The continent’s banking sector is growing rapidly, supported, by the quick expansion of the African middle-class. And for a long time, South African banks have remained the leading financial institutions in Africa.
The world began to look at Africa’s financial sector differently after ICBC, the world’s biggest bank by value, paid USD 5.5 Bnfor a 20 percent stake in Standard Bank in 2007.
The deal became like an ‘eye-opener’ for many global financial institutions who started to see Africa as a potential source of profits.
Africa’s regional lenders specifically from Morocco, Nigeria, and South Africa and Kenya have also upped their game and are expanding beyond the continent mostly through acquiring international banks.
Absa, one of Africa’s biggest banks plans to have a new office in China as it seeks to expand its corporate and investment banking unit.
The bank will also be targetting other parts of Asia and the Middle East in its expansion mission.
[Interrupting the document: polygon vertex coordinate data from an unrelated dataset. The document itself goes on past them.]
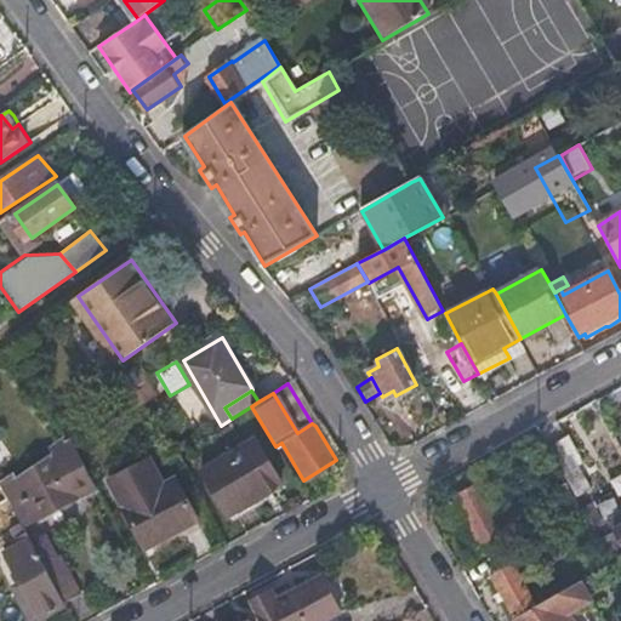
[(7,476),(0,480),(0,486),(22,527),(92,486),(64,436),(60,439),(49,446),(53,454),(10,479),(7,476)]
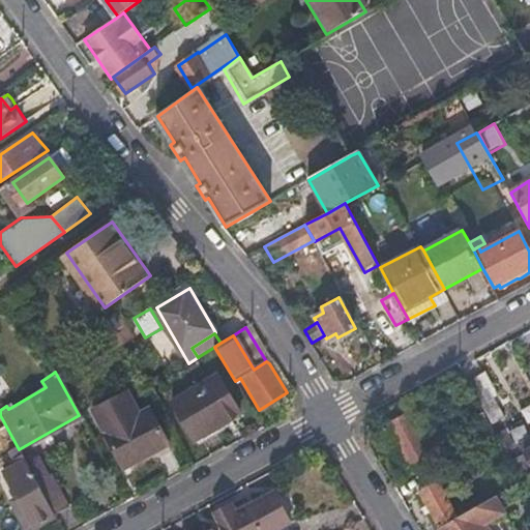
[(484,373),(469,381),(489,416),(496,412),(490,402),(498,398),(484,373)]
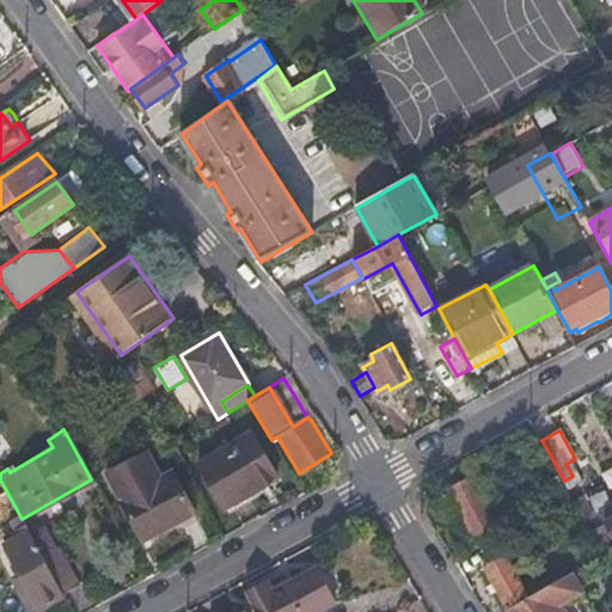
[(275,479),(250,435),(200,466),(225,509),(275,479)]
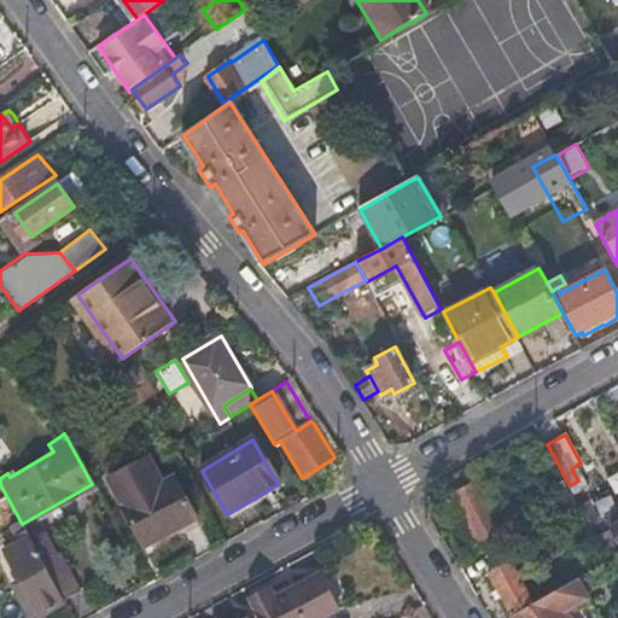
[(163,487),(144,449),(104,470),(145,547),(197,519),(175,479),(163,487)]
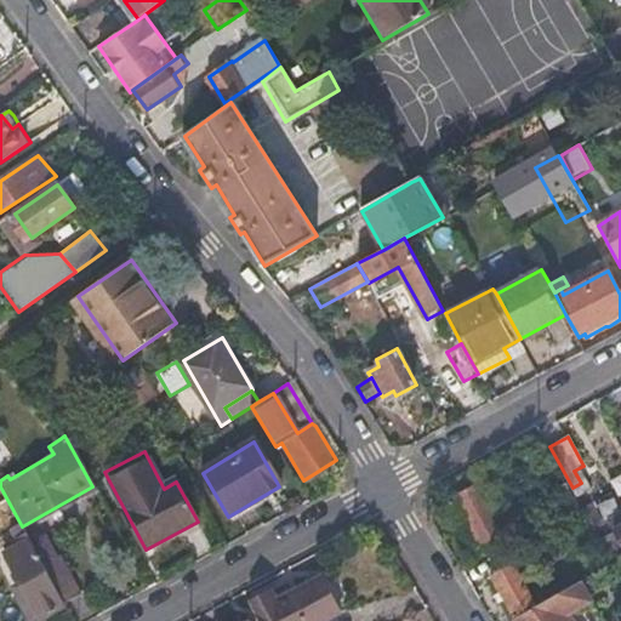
[(453,501),(477,489),(472,476),(446,489),(453,501)]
“Next year, we will be seeking strategic approval from our board for an on-the-ground presence in China,” Charles Russon, the division’s CEO, said in an interview recently.
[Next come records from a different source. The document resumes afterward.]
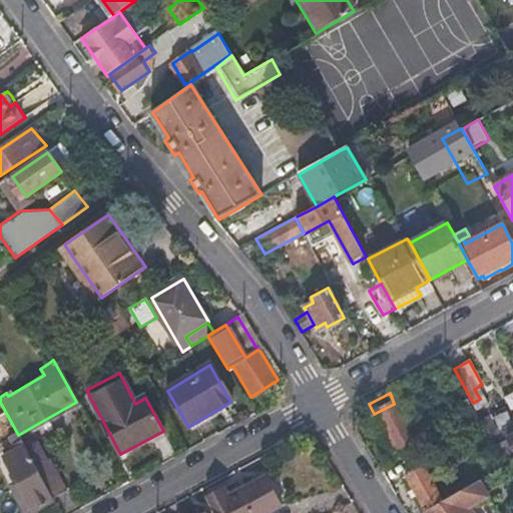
[(398,402),(394,404),(374,414),(371,416),(393,456),(404,449),(408,456),(422,448),(398,402)]
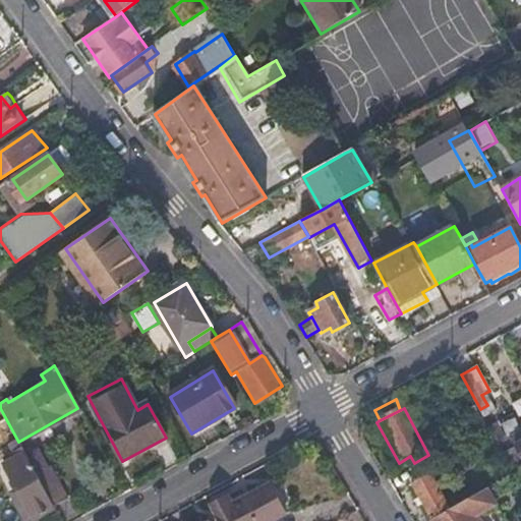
[(508,436),(499,419),(489,425),(499,442),(508,436)]
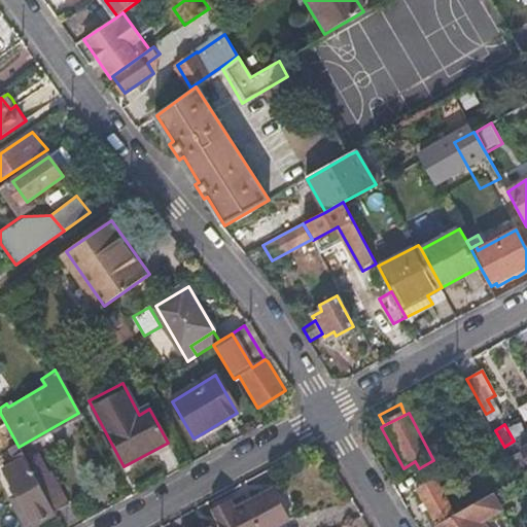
[(526,458),(526,435),(517,442),(526,458)]
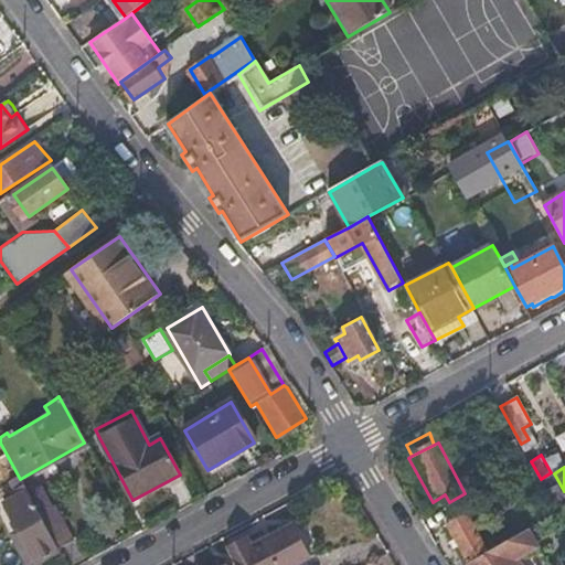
[(57,548),(60,551),(74,542),(54,507),(51,508),(39,487),(34,490),(31,484),(24,489),(25,491),(57,548)]
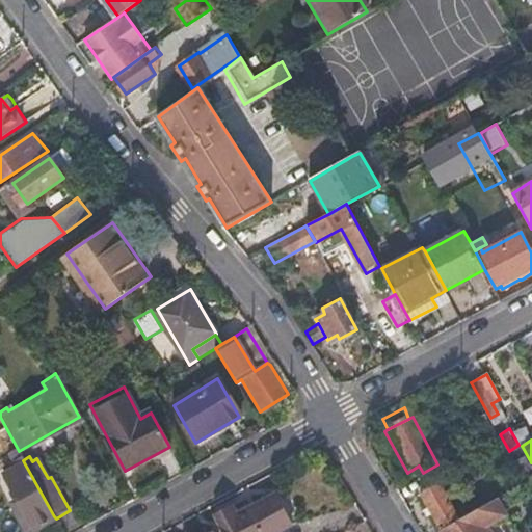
[(525,484),(531,479),(531,470),(525,457),(513,462),(525,484)]
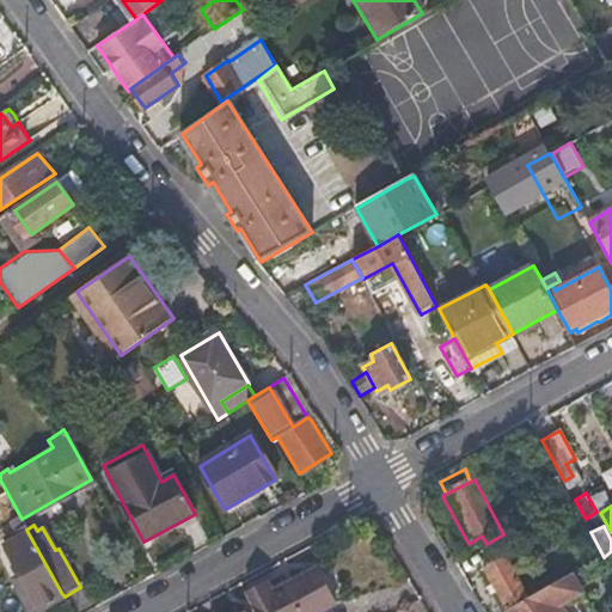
[(545,538),(538,527),(518,538),(525,550),(545,538)]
“My hunch is it will be Beijing. It’s actually one of the questions we’ve asked the strategic team to figure out.”
Despite South Africa’s challenging economic environment in South Africa, Absa Group Ltd recorded 5 percent increase in its half-year profits boosted by improved performance in the South African retail-banking business.
The financial services provider which has operations across 13 markets on the continent is aiming for multinational firms, such as Huawei, as part of an effort to boost revenue from the region.
“We spent a lot of time this year building out some of the Chinese speaking capability and delivery capability in some of our core markets – Kenya, Zambia, South Africa,” Russon said.
Apart from Absa, there are other top South African banks eyeing to grow presence in China. They include; Standard Bank, First Rand’s Rand Merchant Bank as well as Nedbank.